= GOAL A =
Write out the portion of the WTO passage starting with "By contrast, with" and going on through "people in India.".
= GOAL B =
Extend the WTO passage, picking up right after its final sentence.

= GIVEN PASSAGE =
***

This misapplication of the principle that trade rules govern nations' external commodity flows, not their internal production processes has to end. And it will end soon, or it will take the whole WTO down with it.

But look at the broader picture. Do we need an international forum in which the rules of international trade are hammered out, in which disputes about treaty commitments are adjudicated, and in which countries are given incentives to keep their treaty commitments? Yes. For if we don't the country with the biggest market will set the rules--which means that the rules will be set, unilaterally, by the United States. This means that the real decision maker, the deciding voter, will be some Republican congressman from Tennessee, someone who believes that international economic issues are "made for talk radio" because you can denounce all those evil foreigners stealing our jobs.

By contrast, with the WTO, the decision maker will be some social democrat from Luxembourg, or some democratically-elected representative of the billion people in India.

I can understand why someone like Pat Buchanan might hate and fear an organization like the WTO that gives political influence over the shape of the world to Indians or European socialists or--heaven forbid!--Zulus. But I cannot understand why Mark Weisbrot would join him.

***

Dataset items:
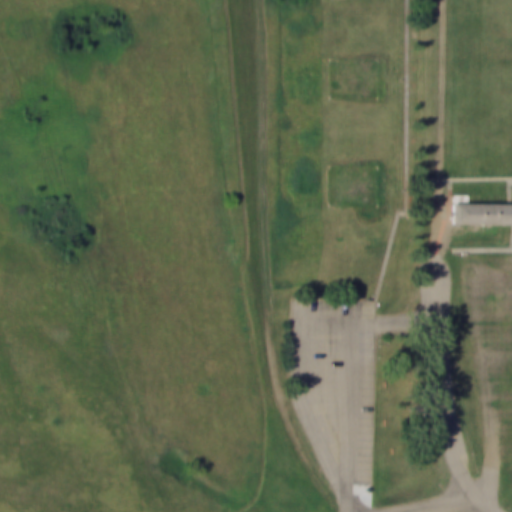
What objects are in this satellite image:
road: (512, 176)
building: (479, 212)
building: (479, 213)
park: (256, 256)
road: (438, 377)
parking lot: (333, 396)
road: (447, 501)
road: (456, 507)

***

= RESPONSE A =
By contrast, with the WTO, the decision maker will be some social democrat from Luxembourg, or some democratically-elected representative of the billion people in India.

= RESPONSE B =
The Big Picture

Let me back up a little. Perhaps the reason that Mark Weisbrot has this distaste for all three Bretton Woods institutions--the IMF, the World Bank, and the late-born WTO--is that they work. Without them we would have a lot more trade wars and trade barriers and thus a lot less international trade, Without them cross-border investments would be riskier, and we would have less first-world funded investment in developing countries. Without them countries that bet on international economic integration would find no source of assistance should there be a capital panic in New York or some major shock to their terms of trade. More countries would follow inward-oriented development strategies. Fewer countries would follow outward-oriented export-led development strategies.

Would this be a better world than the one we have?

Carolina textile magnate Roger Milliken--funder of both Pat Buchanan and Ralph Nader--certainly thinks so. He looks forward to creating a world in which fewer people in India, Pakistan, Mauritius, Malaysia, and Bangladesh can get jobs in textile factories, and in which his profits are higher. The people of the Turning Point Project--whose big ads last fall seemed to imply that there was something wrong with people in developing countries having the money to go to supermarkets, or to buy satellite TV dishes--seem to think so.

I don't. I am very impressed with the growing pile of evidence that rapid and successful economic development is much, much easier if your country is closely integrated into the world economy. A high export share of production--and use of those exports to buy the capital goods and the technologies deployed in the rich first world--appears to be a key step on the road to raising productivity and living standards.

It looks to be the best bet to make a truly human world.

Let me back up another step, and talk about the people at the Bretton Woods conference more than half a century ago who created these institutions and have handed them down to us. What were there purposes and intentions?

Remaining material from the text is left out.